Family Matters - relocating to Tampere with family
Hidden Gems activities for spouses
We at Tampere University wish to aid the spouses of our researchers to find their place in the Finnish society and working life. Hidden Gems activities are designed to empower international spouses whose partners have been hired to work in Tampere region.
Education in Finland
Daycare and early education
All children are entitled to receive early childhood education before they reach school age in Finland. The goal is to support children’s development and well-being. They learn, for example, social and manual skills and gain different types of information. A lot of playtime and outdoor activities are included, too. Daycare is funded by tax and therefore highly affordable. The fee depends on your family income.
Parents can choose the day care form that best suits their child:
- Municipal day care or family care: all children under school age are entitled to receive municipal day care
- Taking care of the child at home
- Private day care, or
- Play club activities
Preschool and basic education
Preschool education is organized by the municipal authority and is intended for all children under school age one year before basic education. Preschool education usually starts during the year when the child turns six. Preschool education is mandatory.

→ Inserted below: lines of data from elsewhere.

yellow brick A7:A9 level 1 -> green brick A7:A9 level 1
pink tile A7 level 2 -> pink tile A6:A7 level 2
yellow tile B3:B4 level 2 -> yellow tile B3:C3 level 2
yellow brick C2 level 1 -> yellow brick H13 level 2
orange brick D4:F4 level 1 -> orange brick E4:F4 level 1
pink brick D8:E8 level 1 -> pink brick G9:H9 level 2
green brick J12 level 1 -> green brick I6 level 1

Basic education in Tampere is provided mainly in city-maintained comprehensive schools. Compulsory education consists of basic education, i.e. completing grades 1-9.
In addition to Finnish, basic education in Tampere is also available in French, German, English and Swedish.
Upper secondary education and vocational training
In upper secondary schools, the same subjects are studied as in comprehensive school, but the studies are more demanding and independent. At the end, students usually take the matriculation examination. Upper secondary school takes 2–4 years, depending on the student. After finishing, students are eligible to apply to universities, universities of applied sciences or upper secondary school based vocational education.
Vocational education is more practice-oriented than upper secondary school education. Completing a vocational qualification takes about three years. After this, students can continue their studies to complete a further vocational qualification or a specialised vocational degree. On-the-job learning is an essential part of the qualification.
After finishing upper secondary studies, you can progress to higher education. In Finland, higher education is provided by universities and universities of applied sciences.
Studying in an institute of higher education may be free or subject to a charge, depending on whether you are an EU/EEA or Swiss citizen or not.
Universities of applied sciences
The education provided by universities of applied sciences is more practice-oriented than that offered by universities. Tuition also includes on-the-job learning. Completing a Bachelor’s degree in a university of applied sciences takes 3.5–4.5 years.
Education offered by universities is based on scientific research. Completing a Bachelor’s degree in a university takes about three years and Master’s degree about two more years.